Kur’ân’ın, canlılar arasında insanın farklı ve üstün yerini onun öğrenme özelliği ile tarif etmesi son derece mânidardır. (Ayrıca bkz. el-Bakara, 2/31) Âyette Hazret-i Peygamber’e emredilen okumanın konusu belirtilmemiştir; çünkü başta kendisine indirilen vahiy ve kozmik âlemdeki âyetler olmak üzere, okunması yani üzerinde inceleme yapıp, zihni yorarak hakkında bilgi edinilmesi, ders ve ibret alınması gereken her şeyi tanıması, hakikatini anlayıp kavraması istenmektedir. İnsanın hem âfâkî hem de enfüsî deliller üzerinde düşünerek Rabbini tanıması talep edilmektedir. Kişi kendi iç dünyasını keşfetmeye ve okumaya yönelmeli, ayrıca dış dünyada bulunan eşya ve hâdiseler üzerinde düşünerek bunları okumaya ve anlamaya çalışmalıdır.

Şüphe yok ki; yaratanı tanımak, bilimin de dînin de temelini teşkil eder. Bu sebeple;

“Yaratan Rabbinin adıyla oku!” buyurularak Hazret-i Peygamber’in okuma faaliyetlerine veya herhangi bir işe, başka varlıkların adıyla değil, yaratan Rabbin adıyla başlaması ve O’ndan yardım istemesi emredilmiştir.

Âyete;

“Yaratan Rabbinin adına oku!” şeklinde de mânâ verilebilir. Neticede okumanın (veya herhangi bir faaliyetin) Allâh’ın adıyla, Allah için ve Allah adına yapılması emredilmiştir.

Ayrıca âyette;

“Yaratan Rabbinin adıyla oku!” buyurularak özellikle yaratma sıfatına vurgu yapılmıştır. Çünkü hem insandaki okuma yeteneği ve imkânını hem de onun okuduğu, incelediği, anlamaya ve kavramaya çalıştığı objeleri, nesneleri yaratan Allah’tır. İnsan; bilgi edinme sürecinde Allâh’ın verdiği imkân ve yetenekleri kullanmakta, O’nun yarattığı şartlarda ve O’nun yarattığı varlıklar üzerinde ilmî inceleme ve araştırmalar yapmaktadır.

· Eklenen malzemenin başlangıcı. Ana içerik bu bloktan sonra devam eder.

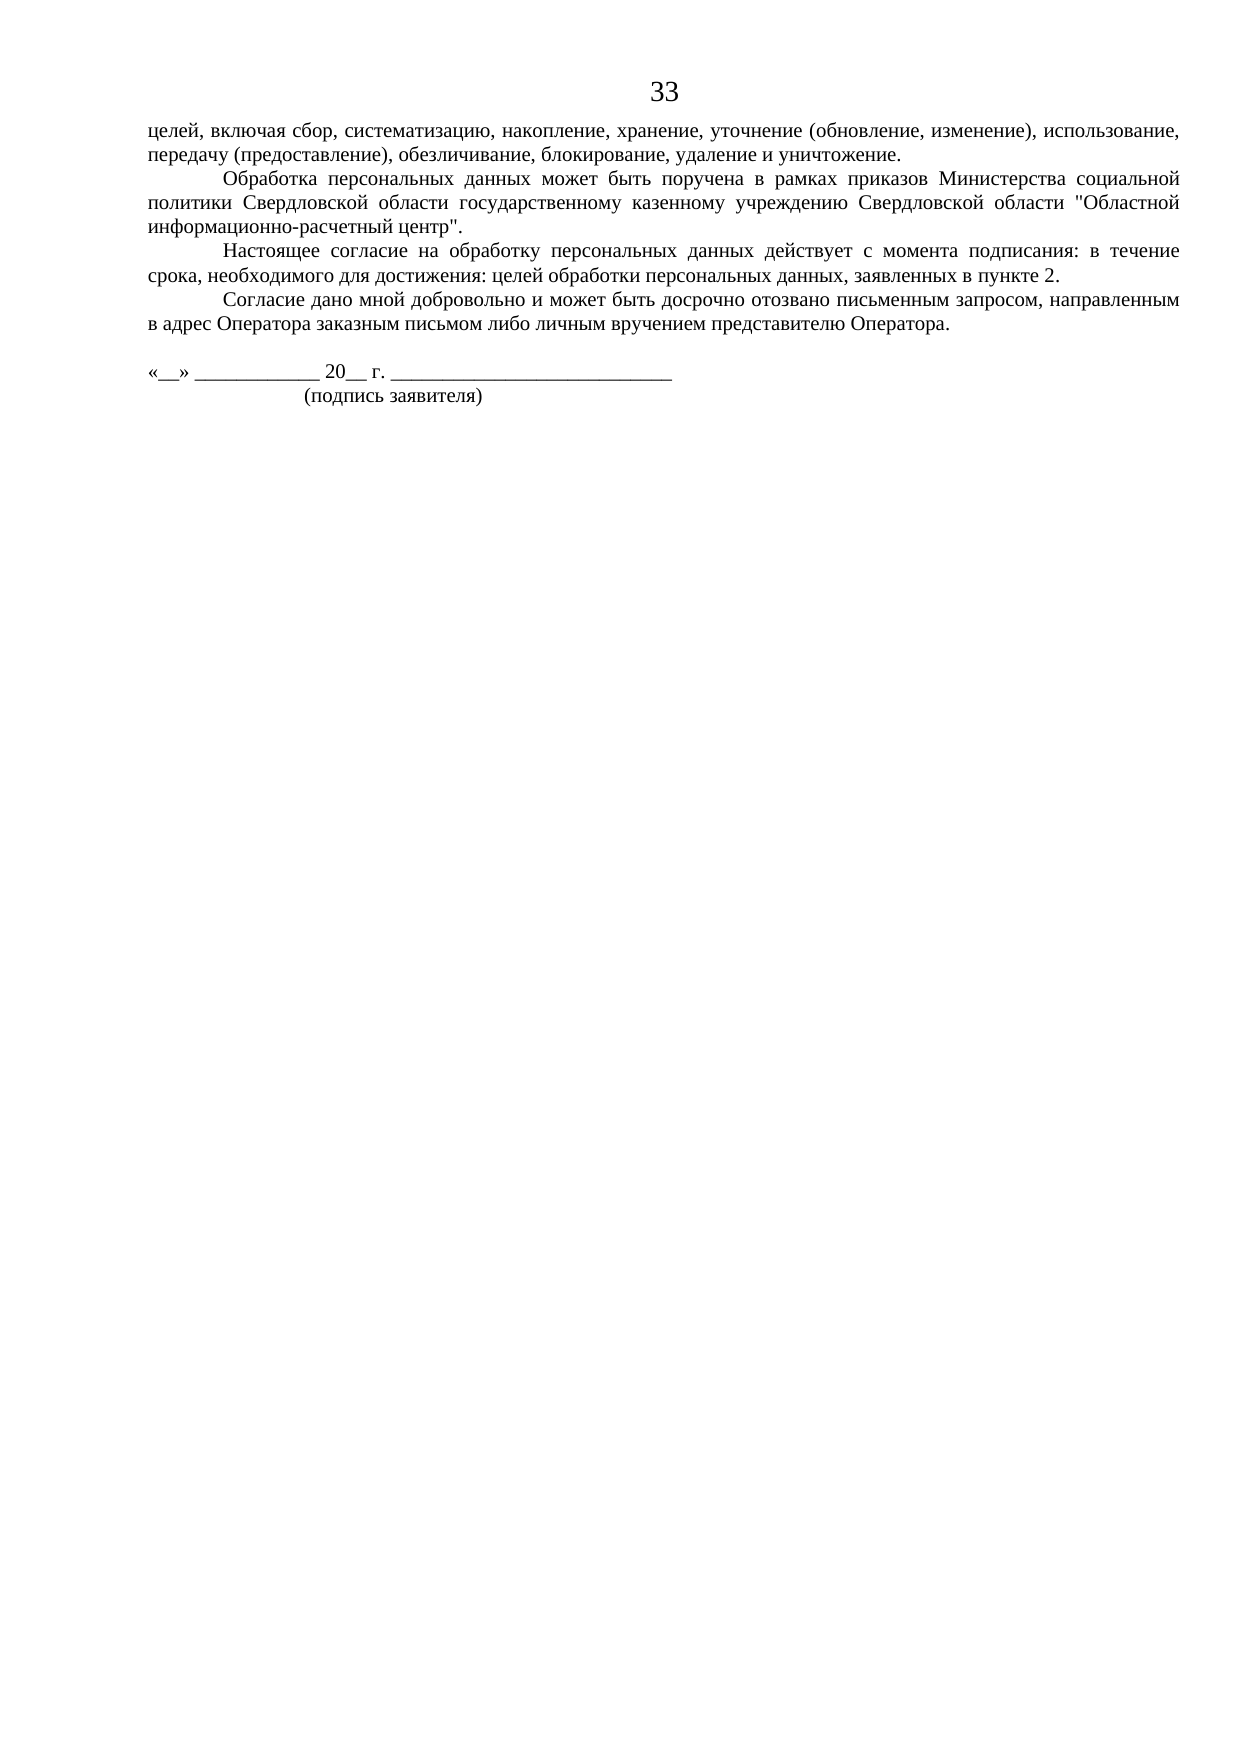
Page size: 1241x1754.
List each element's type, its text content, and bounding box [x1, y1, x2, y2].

text (подпись заявителя) [148, 383, 1181, 407]
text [148, 118, 1181, 166]
text Настоящее согласие на обработку персональных данных действует с момента подписания: в течение срока, необходимого для достижения: целей обработки персональных данных, заявленных в пункте 2. [148, 238, 1181, 287]
text Обработка персональных данных может быть поручена в рамках приказов Министерства социальной политики Свердловской области государственному казенному учреждению Свердловской области "Областной информационно-расчетный центр". [148, 166, 1181, 238]
text Согласие дано мной добровольно и может быть досрочно отозвано письменным запросом, направленным в адрес Оператора заказным письмом либо личным вручением представителю Оператора. [148, 287, 1181, 335]
text «__» ____________ 20__ г. ___________________________ [148, 359, 1181, 383]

Durum böyle iken; yani O’nun yarattığı yeteneklerle O’nun yarattığı varlık âlemini incelerken, bütün bu lütufları görmezlikten gelerek Allâh’a şükretmemek, O’nu tanımamak, üstelik bunu bilim adına yapmak büyük bir nankörlüktür.

Özetle ilk emirde ümmî bir Peygamber’e; «Oku!» emri verilmesi; irsal edilen ilâhî kitabın O’nun karîhasından çıkmadığının, tamamıyla ind-i ilâhîden nâzil olduğunun mûcizevî bir delilidir. Hem okumak kastedilince, sadece yazı okumak da anlaşılmamalı. Kâinat kitabının Allâh’ın adı ile okunması da bu emrin ihâtası içerisindedir. Bir diğer hikmeti de -Allâhu a‘lem- Peygamberimiz’in ümmî olmasının yanlış te’vil edilerek okumanın ve ilmin ihmalini engellemek için ilk emrin; «Oku!» olması, ilim tahsilinin teşvik edilmesi hikmeti de göz ardı edilmemelidir.

Bu emir kendisine ilk kez verilen Hazret-i Peygamber -aleyhisselâm-, âyeti tam da bu mânâda okumuş; o andan sonra her ânı ve her şeyi «Rabbinin adıyla» okuma gayretiyle yoğrulmuştu. Alman şair Rilke’nin deyimiyle; «Meleklerin bile hayran kaldığı» bir okumaydı bu. O ümmî bir Peygamber’di, okuma-yazma bilmiyordu. Ama kâinat kitabını, fıtrat kitabını ve Kur’ân’ı en güzel O okumuştu.” sözü bize; «Oku!» hitabının ihtivâ ettiği mânâları üç ana tema hâlinde özetlemektedir.